Many churches throughout the world use a Bible reading schedule called a "lectionary." It's just a fancy word meaning "selected readings." Posts like this reflect on the readings for an upcoming Sunday or other Church holiday, as found in the historic one-year lectionary.
There is no distinction. All who call on the Lord Jesus will be saved. It doesn't matter if you are Jew or Greek, male or female, slave or free. It doesn't matter if you are healthy, wealthy, beautiful, or intelligent. It doesn't even matter if none of the last four descriptors fits you. The Gospel is summed up in Romans 10 as the good news that Jesus saves those who call on him.
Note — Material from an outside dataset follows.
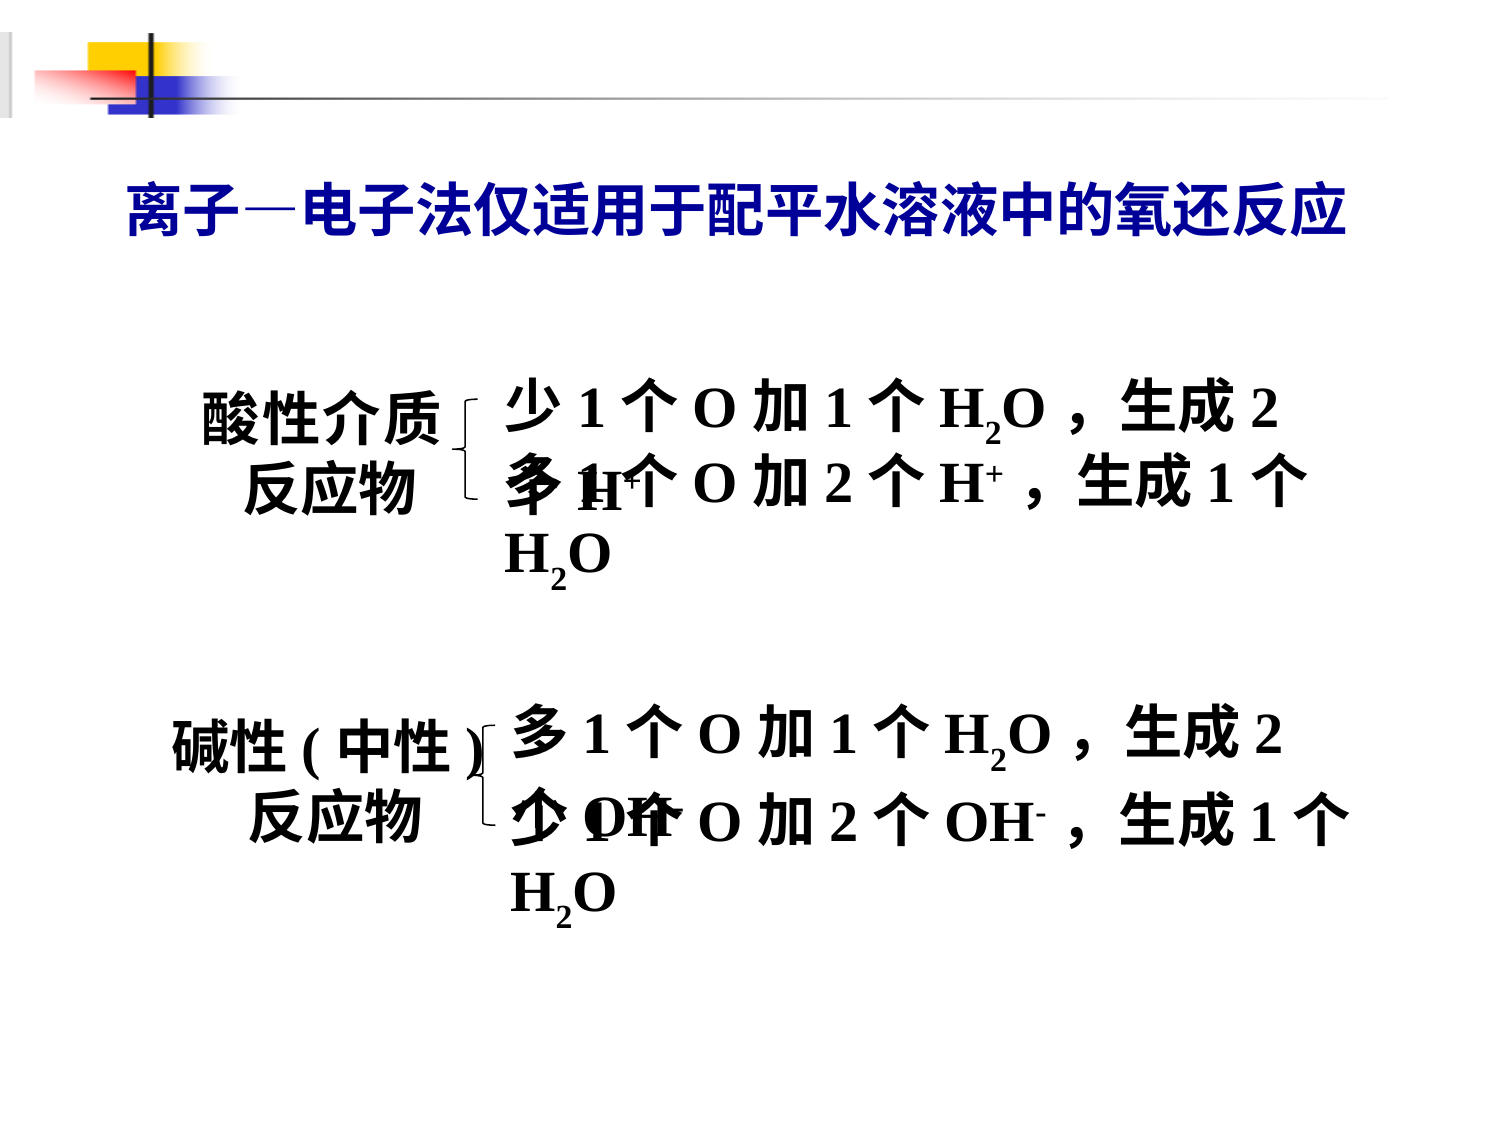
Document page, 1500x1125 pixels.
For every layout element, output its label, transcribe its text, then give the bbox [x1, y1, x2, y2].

It's as simple as that!
If this good news is the good news the whole world is waiting for, there's one more important element, which is brought up in Romans 10. It's a little bit of a chain of events.
Calling on Jesus does no good if we don't believe Jesus. If we call on him so as to curse or grumble, we are not calling on him as the savior.
Nobody is going to believe Jesus without knowing about him.
Nobody is going to know about Jesus without someone preaching. The Bible doesn't expect that reading a message about Jesus will be the normal way of coming to faith. It has no expectation that handing a person a copy of the Bible will convert that person. Rather, we speak about who Jesus is, how he is God incarnate, and what he has done, how he took our sins upon himself so as to suffer and die and thus satisfy the wrath of God against sin. The message goes out verbally, normally through speaking, though that speaking may well be informed and illustrated with a print resource, like a copy of the Bible. But the work of proclaiming the truth orally is very important.
The final step of Paul's argument here is that the person who is going to preach needs to be sent. The pattern of the New Testament is that teachers and preachers would be sent out by the elders of a church congregation or by other teachers and preachers, especially by the apostles.
The Christian evangelist has the best news in the world. This message is delivered by someone who is sent with the Gospel, by people who can assure the message is accurate, and who can arrange some form of spiritual care for all who believe. In this way we can work toward the goal of bringing the Gospel to the whole world.
Everyone who believes. It's a promise of God. Maybe some of my readers will be among those evangelists sent out with the Gospel to bring people to faith in Christ.